Now is the time to drink, to stain

her veins black and stain the streets, as 

Octavian leads, to pour our wine while

Cleopatra drinks her venom, all

in triumph.

 

Note: I approached the Cleopatra Ode as a translation of the rushing and twisting movement in the narrative and sound of the original Latin. I decided to replace the stanza structure with a continuous form and to focus on parallels in language that keep the poem moving and turning. I followed the hawk/dove and hunter/hare parallel and let it carry me to “she held the snakes / in the same way death held her.” As the original begins literally with “now drinking is to be done,” I wanted to tap into the parallels of being drunk on celebration, drunk with war, and drinking poison. It was a way I felt I could connect pieces of the poem and introduce new words while moving alongside the original rather than away from it. I aimed to not delete or add so much as mold what was already there in a new way: a personal favorite would be “luck liquified in her head, then spilled / out with the water that sunk her ships,” which combines separate but connected images crossing two stanzas in the original. 

 

Translation by Brenna Macaray

Horace, Ode 1

Now we must drink, now we must beat

the earth with feet flying  —

bless war with revelry, our libations wild 

with dancing now — when 

no wild mirth could live 

while still lived the mad queen.

Her stomach hungering for destruction,

devastation in her wake 

with her rabid herd, she led onward

repulsiveness itself:

Honey-thick luck on her lips, pouring 

from out of her mouth —

How her eyes focused from

their intoxicated madness too late:

when one by one her ships sank

so did her whirling frenzy 

as fury sliced the air, hawklike

to pierce doves’ wings and hares’ throats 

with talon-chains and draw thick blood,

a monstrous Thing.

The hare’s red eyes, unblinking 

stare back into that void.

Her beating heart drinks fang-poison —

blood and breath mere elements 

transformed, to fuel her steely radiance.

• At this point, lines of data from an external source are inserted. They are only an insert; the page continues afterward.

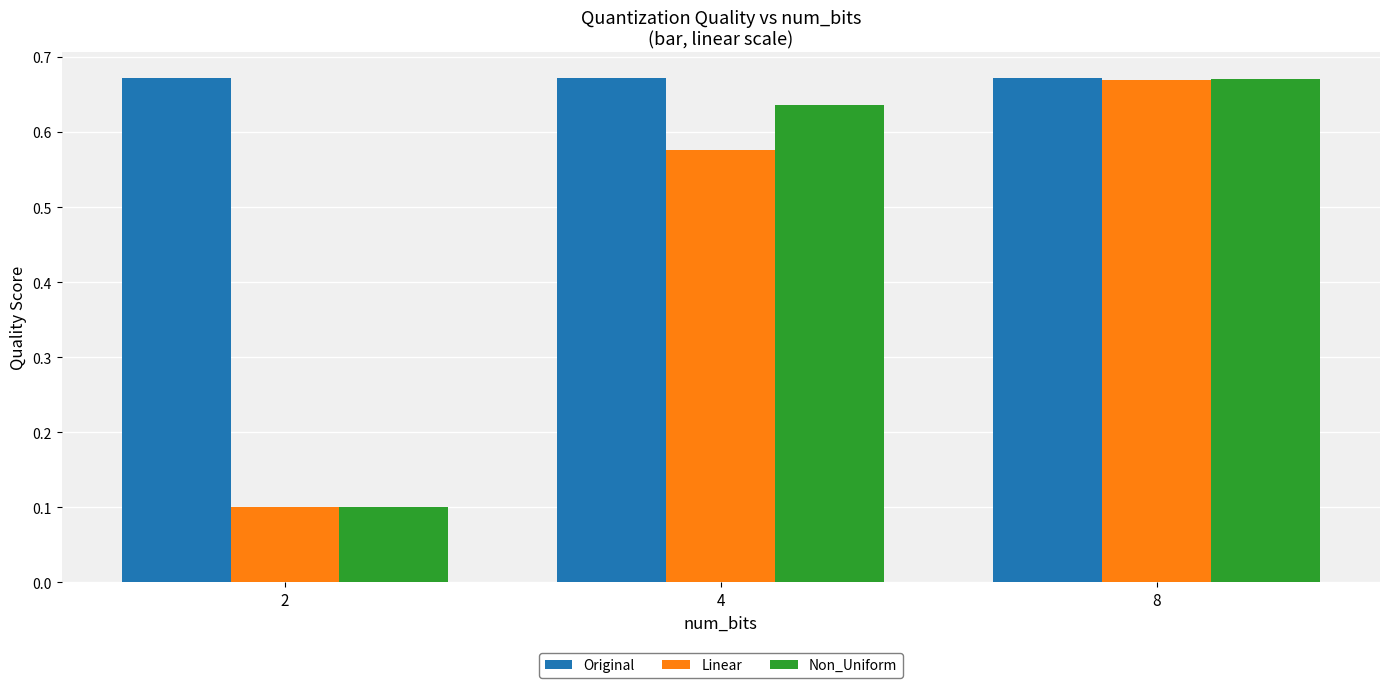

What are all the series names shown in the legend?

Original, Linear, Non_Uniform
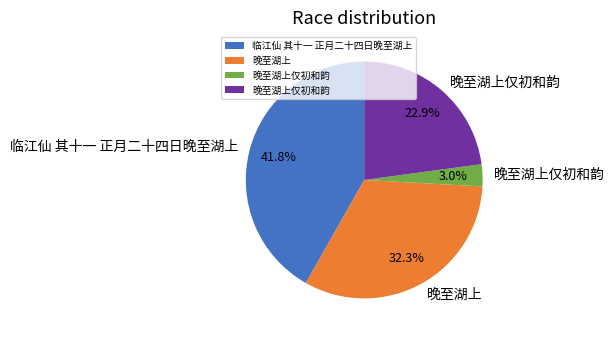

Count the number of slices in the pie.

4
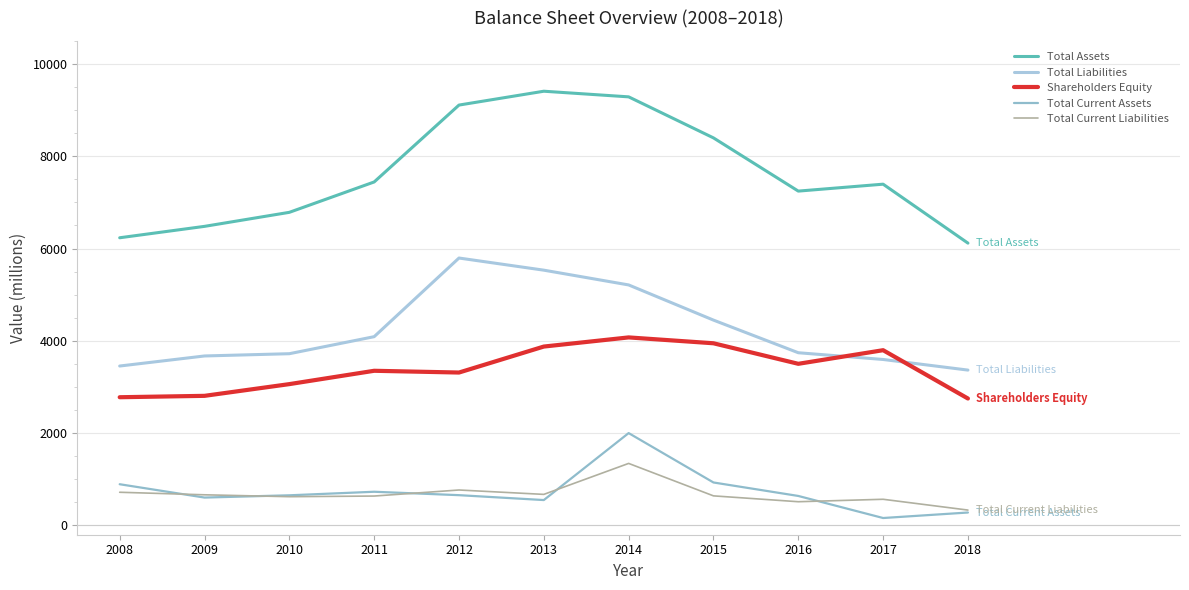

At which category is the sum across all series the highest?

2014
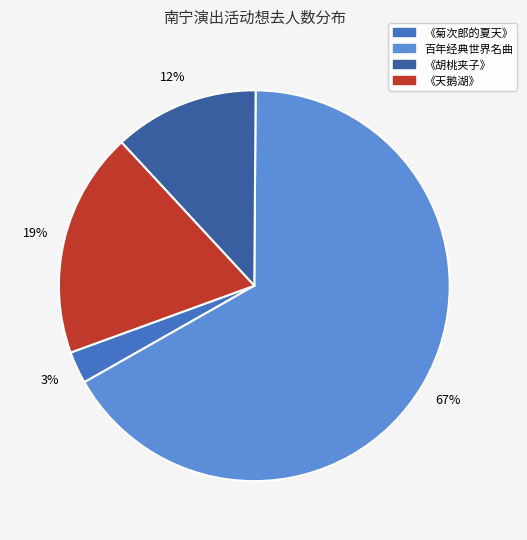

To the nearest percent, what is the average slice percentage?

25%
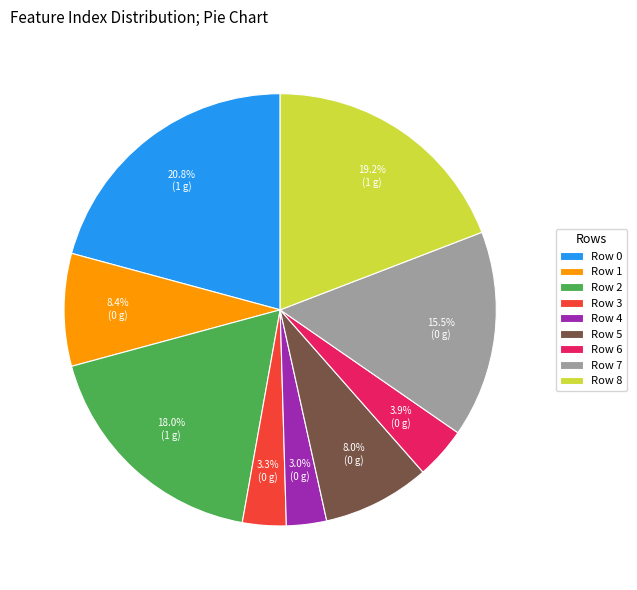

Is there a majority slice in this chart?

No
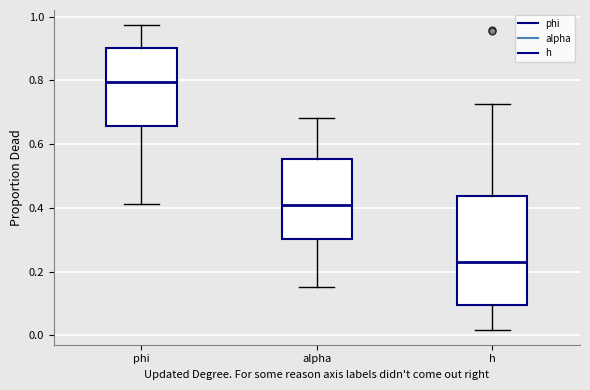

Comparing the boxes themselves (not the whiskers), which one is the tallest?

h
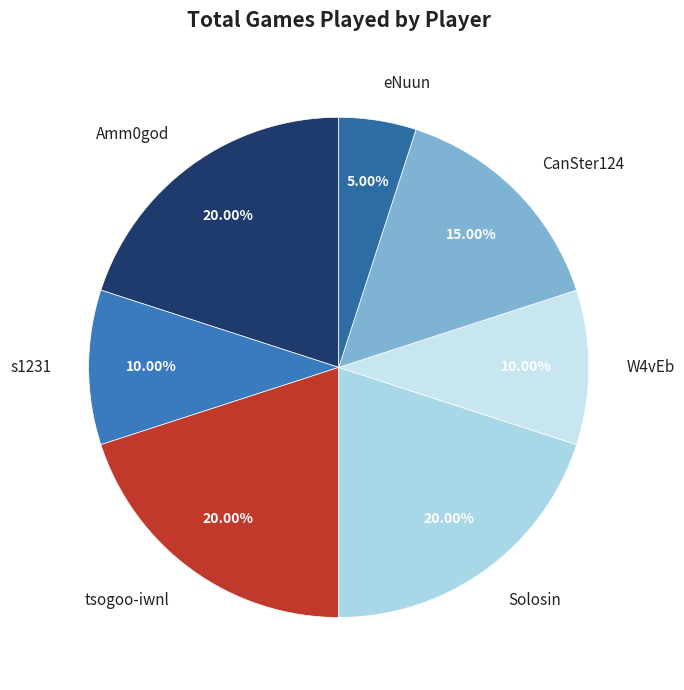

To the nearest percent, what is the difference between the tsogoo-iwnl and s1231 slice percentages?

10%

No talons will pierce this throat and drag the limp 

carcass away, 

it buries itself in the dark earth,

triumphant. 

Note: With this translation, I wanted to allow myself more divergence from the original for a couple of reasons — this poem has been translated into English many times over, and I wanted to bring across an essence of intensity that I thought could most effectively be achieved by going in a more “modern” direction. To me, the standout aspect of the original was its tension and pure vigor, and the shift in the poem towards a portrayal of Cleopatra as blood-chillingly calm and resolved in the end, triumphant in death. I abstracted Caesar himself into his metaphor, more a force than a character, because I wanted the focus here to be that force, both on his side and Cleopatra’s. Cleopatra’s transformation and character, I tried to portray with as much punch as I could. Above all, what I wanted to bring to the front in my translation was the original’s intensity of language, and I tried to take the end of the poem as solidly in that direction as I could, using the strength of the original imagery.